Artesanato - Revista TAP Portugal

Feira do Empreendedor - Sebrae (DF)

Filigrana entre os Top 100 de Artesanato

Data: segunda-feira, 29 de outubro de 2001
Veículo: Tribuna do Brasil

CIDADE – A6

Fim de semana em feira de artesanato

Diego Escosteguy

     Já está se tornando costume na cidade. Uma das opções de programa do brasiliense nesse final de semana foi marcar presença numa feira de badulaques.

     Uma multidão se apinhou no Pontão Sul, às margens do lago Paranoá, para conferir a oitava edição do Pontão Fest, feira de artesanato e cultura.

     Sob uma tenda que os protegia do sol, os visitantes puderam passear por estantes de trabalho manuais de diversos tipos e propósitos, além de terem a chance de apreciar pinturas e esculturas de artistas locais.

     Outras atrações ficaram por conta do pula-pula, que divertia a criançada enquanto os pais conheciam a feira, e a praça de alimentação, com diversos petiscos e doces.

     Entre vários artesãos alguns sofisticados, outros mais rústicos, Ramon Rocha se destacava, valendo de objetos tão inusitados como tuchos, hidráulicos, rotores, bielas, carretéis de câmbio e afins, Ramon esculpe e solda suas obras com criatividade.

     São guitarras, escorpiões, gatos, banjos, "robocops", motos e até mesmo figuras de Dom Quixote (personagem-título do famoso livro de cervantes), todos feitos de sucatas de automóveis, motos e bicicletas.

     Filho de torneiro mecânico, Ramon, aos 40 anos, conta que desde criança aprendeu a lidar com peças de carros, e que há 26 anos divide seu tempo entre um trabalho numa serralheria e as esculturas. Sua favorita é um modelo em pequena escala da moto Harley-Davidson, que sai pela bagatela de R$1,2 mil. "É a peça que mais gosto porque antes eu tinha uma moto, e, apesar de ter tomado uns bons tombos, quero comprar uma de novo", falou, aos risos.

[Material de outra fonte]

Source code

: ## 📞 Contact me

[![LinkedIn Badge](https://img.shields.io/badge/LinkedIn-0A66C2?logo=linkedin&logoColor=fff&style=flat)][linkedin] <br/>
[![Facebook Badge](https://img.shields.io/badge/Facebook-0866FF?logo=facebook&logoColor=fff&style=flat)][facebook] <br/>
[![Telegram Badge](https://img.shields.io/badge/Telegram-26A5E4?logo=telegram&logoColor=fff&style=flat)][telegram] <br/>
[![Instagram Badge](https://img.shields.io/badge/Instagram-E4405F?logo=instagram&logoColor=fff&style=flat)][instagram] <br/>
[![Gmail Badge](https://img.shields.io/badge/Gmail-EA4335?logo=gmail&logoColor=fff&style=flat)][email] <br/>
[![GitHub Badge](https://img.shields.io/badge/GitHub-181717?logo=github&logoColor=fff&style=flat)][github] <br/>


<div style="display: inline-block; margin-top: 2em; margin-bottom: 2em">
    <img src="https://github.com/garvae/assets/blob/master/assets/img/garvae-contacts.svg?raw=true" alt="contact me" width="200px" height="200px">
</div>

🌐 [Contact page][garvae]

     Outro estilo de trabalho que chamou atenção do público foi a galvanoplastia (método que consiste em banhar em outro objetos comuns) de vegetais. No estande, Tânia Helou mostrava as jóias elaboradas com a técnica, como colares, pingentes e brincos de folhas e sementes, com preços que variavam entre R$19 e R$55.

     Dina Mae de 58 anos, comentava que aprecia muito os objetos banhados em ouro de Tânia. "Tanto que vou comprar um brinco desses", confidenciou, apontando para uma pequena folha de R$19. Sua irmã Júlia Mae, que acompanhava, gostou das atrações do evento. "têm muitas coisas bem interessantes, difíceis de ver normalmente" disse.

     Único expositor que reclamava das vendas, o índio pataxó Rayou, 22 anos, da aldeia coroa vermelha, em Porto Seguro, era estreante na feira. Em meios a várias gamelas (espécie de concha de madeira), Rayou esperavam movimento melhor até o fim da feira.